Stored data entries
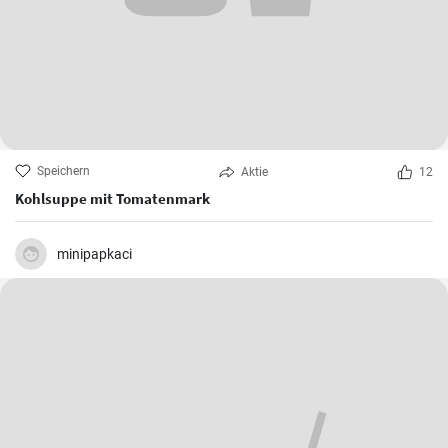
Speichern
Aktie
12
Kohlsuppe mit Tomatenmark
minipapkaci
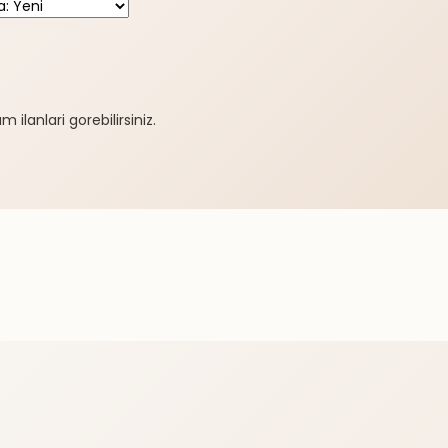
 ilanlari gorebilirsiniz.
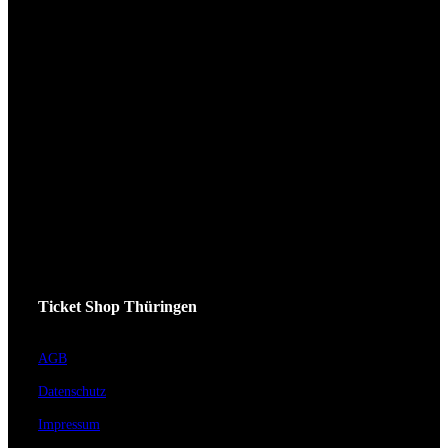
Ticket Shop Thüringen
AGB
Datenschutz
Impressum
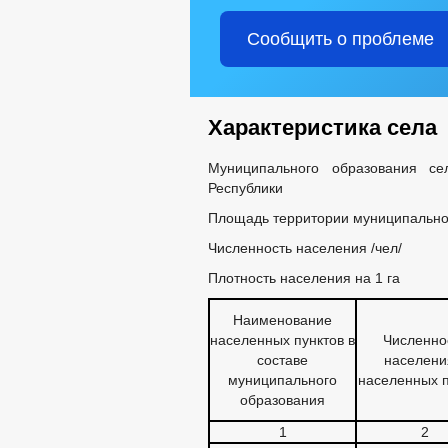
Сообщить о проблеме
Характеристика села
Муниципального образования се
Республики
Площадь территории муниципально
Численность населения /чел/
Плотность населения на 1 га 
Наименование
населенных пунктов в
Численно
составе
населени
муниципального
населенных п
образования
1
2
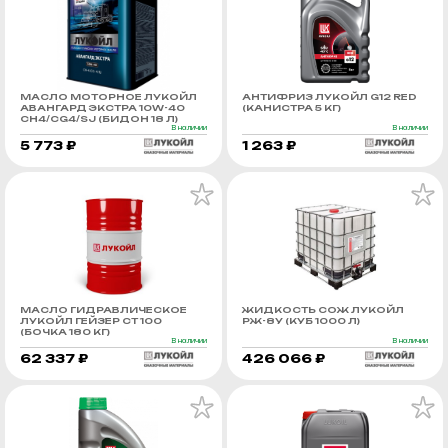
МАСЛО МОТОРНОЕ ЛУКОЙЛ
АНТИФРИЗ ЛУКОЙЛ G12 RED
АВАНГАРД ЭКСТРА 10W-40
(КАНИСТРА 5 КГ)
CH4/CG4/SJ (БИДОН 18 Л)
В наличии
В наличии
5 773 ₽
1 263 ₽
МАСЛО ГИДРАВЛИЧЕСКОЕ
ЖИДКОСТЬ СОЖ ЛУКОЙЛ
ЛУКОЙЛ ГЕЙЗЕР СТ 100
РЖ-8У (КУБ 1000 Л)
(БОЧКА 180 КГ)
В наличии
В наличии
62 337 ₽
426 066 ₽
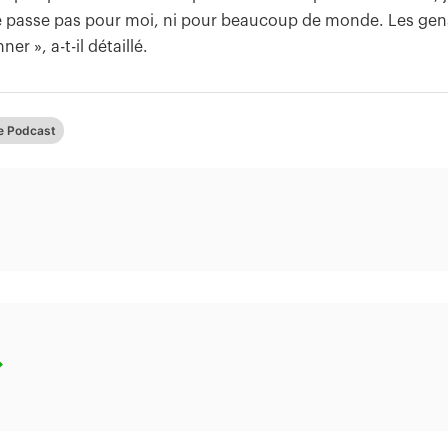
ne passe pas pour moi, ni pour beaucoup de monde. Les gen
r », a-t-il détaillé.
e Podcast
→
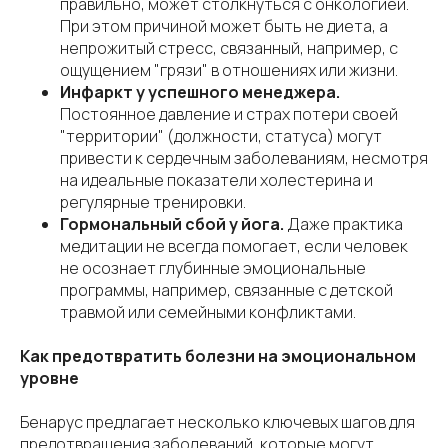
правильно, может столкнуться с онкологией.
При этом причиной может быть не диета, а
непрожитый стресс, связанный, например, с
ощущением "грязи" в отношениях или жизни.
Инфаркт у успешного менеджера.
Постоянное давление и страх потери своей
"территории" (должности, статуса) могут
привести к сердечным заболеваниям, несмотря
на идеальные показатели холестерина и
регулярные тренировки.
Гормональный сбой у йога.
Даже практика
медитации не всегда помогает, если человек
не осознает глубинные эмоциональные
программы, например, связанные с детской
травмой или семейными конфликтами.
Как предотвратить болезни на эмоциональном
уровне
Бенарус предлагает несколько ключевых шагов для
предотвращения заболеваний, которые могут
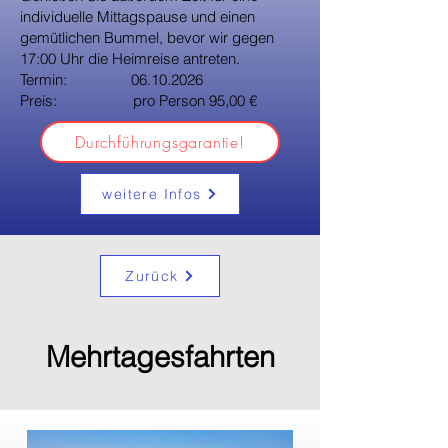
individuelle Mittagspause und einen
gemütlichen Bummel, bevor wir gegen
17:00 Uhr die Heimreise antreten.
Termin:
06.10.2026
Preis: pro Person 95,00 €
Durchführungsgarantie!
weitere Infos
Zurück
Mehrtagesfahrten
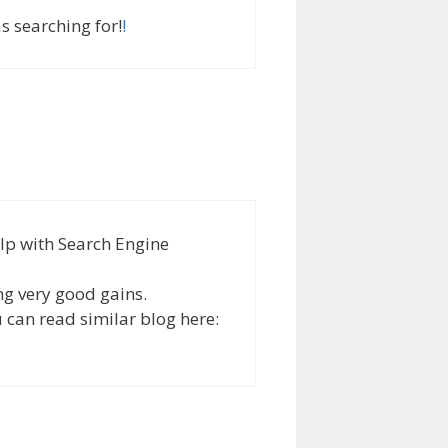
s searching for!
!
elp with Search Engine
ng very good gains.
u can read similar blog here:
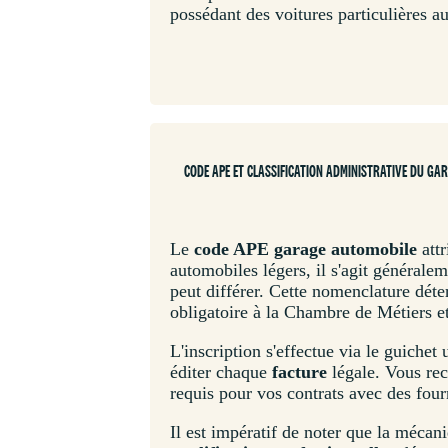
possédant des voitures particulières au
CODE APE ET CLASSIFICATION ADMINISTRATIVE DU GA
Le
code APE garage automobile
attr
automobiles légers, il s'agit générale
peut différer. Cette nomenclature dét
obligatoire à la Chambre de Métiers et
L'inscription s'effectue via le guichet
éditer chaque
facture
légale. Vous rec
requis pour vos contrats avec des four
Il est impératif de noter que la mécan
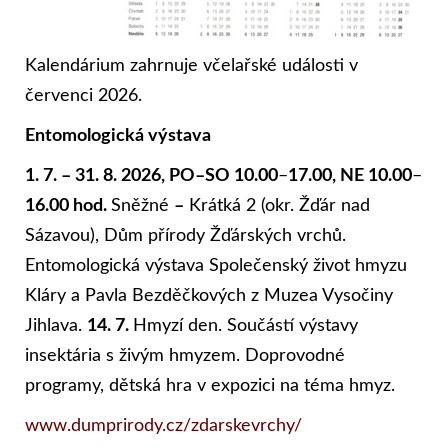
Kalendárium zahrnuje včelařské události v
červenci 2026.
Entomologická výstava
1. 7.
–
31. 8. 2026
, PO–SO 10.00
–
17.00, NE 10.00
–
16.00 hod.
Sněžné
–
Krátká 2 (okr. Žďár nad
Sázavou), Dům přírody Žďárských vrchů.
Entomologická výstava Společenský život hmyzu
Kláry a Pavla Bezděčkových z Muzea Vysočiny
Jihlava.
14. 7.
Hmyzí den. Součástí výstavy
insektária s živým hmyzem. Doprovodné
programy, dětská hra v expozici na téma hmyz.
www.dumprirody.cz/zdarskevrchy/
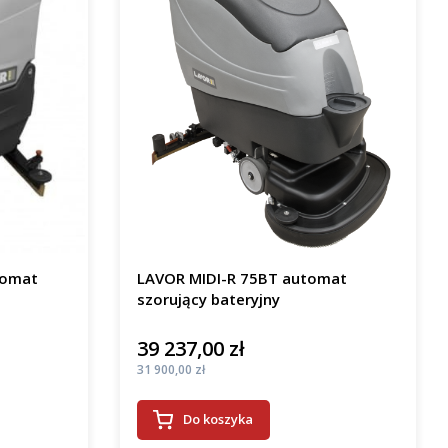
tomat
LAVOR MIDI-R 75BT automat
szorujący bateryjny
39 237,00 zł
Cena
Cena
31 900,00 zł
Do koszyka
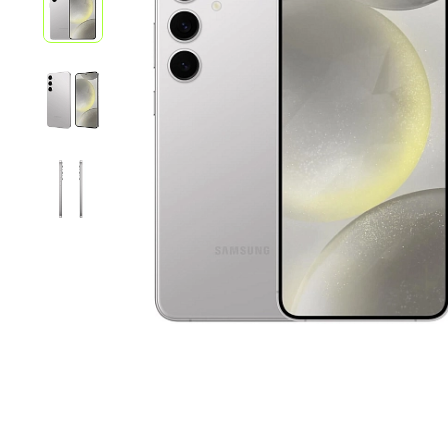
iPhone 1
iPhone 1
iPhone 1
iPhone S
Poco
F Series
M Series
X Series
Nothin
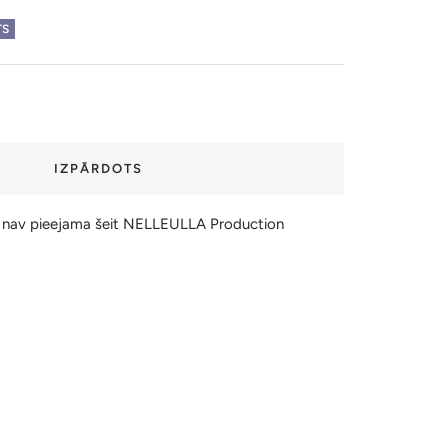
TS
IZPĀRDOTS
 nav pieejama šeit NELLEULLA Production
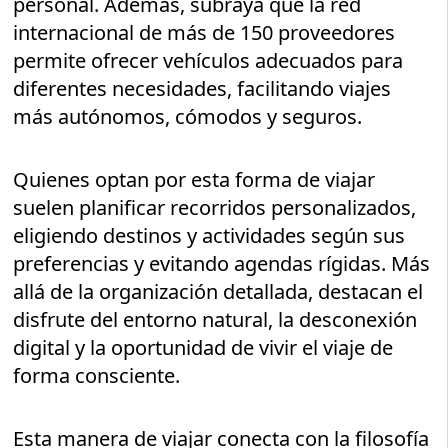
personal. Además, subraya que la red
internacional de más de 150 proveedores
permite ofrecer vehículos adecuados para
diferentes necesidades, facilitando viajes
más autónomos, cómodos y seguros.
Quienes optan por esta forma de viajar
suelen planificar recorridos personalizados,
eligiendo destinos y actividades según sus
preferencias y evitando agendas rígidas. Más
allá de la organización detallada, destacan el
disfrute del entorno natural, la desconexión
digital y la oportunidad de vivir el viaje de
forma consciente.
Esta manera de viajar conecta con la filosofía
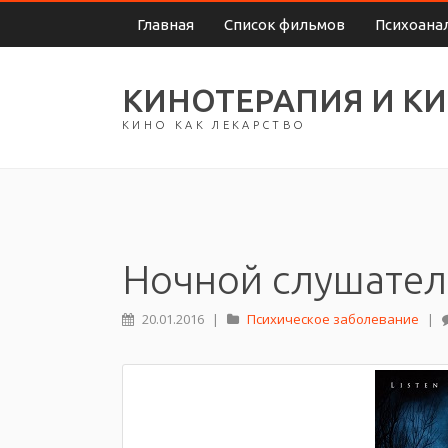
Главная
Список фильмов
Психоана
КИНОТЕРАПИЯ И К
КИНО КАК ЛЕКАРСТВО
Ночной слушател
20.01.2016
|
Психическое заболевание
|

## Task brief
Given the records above, return the lines starting at the one that holds "ЛУКОЙЛ ГЕЙЗЕР СТ 100" and ending at the one that holds "(должности, статуса) могут", exactly, and nothing besides; leave every picture out.

## Final answer
ЛУКОЙЛ ГЕЙЗЕР СТ 100
РЖ-8У (КУБ 1000 Л)
(БОЧКА 180 КГ)
В наличии
В наличии
62 337 ₽
426 066 ₽
ne passe pas pour moi, ni pour beaucoup de monde. Les gen
r », a-t-il détaillé.
e Podcast
→
правильно, может столкнуться с онкологией.
При этом причиной может быть не диета, а
непрожитый стресс, связанный, например, с
ощущением "грязи" в отношениях или жизни.
Инфаркт у успешного менеджера.
Постоянное давление и страх потери своей
"территории" (должности, статуса) могут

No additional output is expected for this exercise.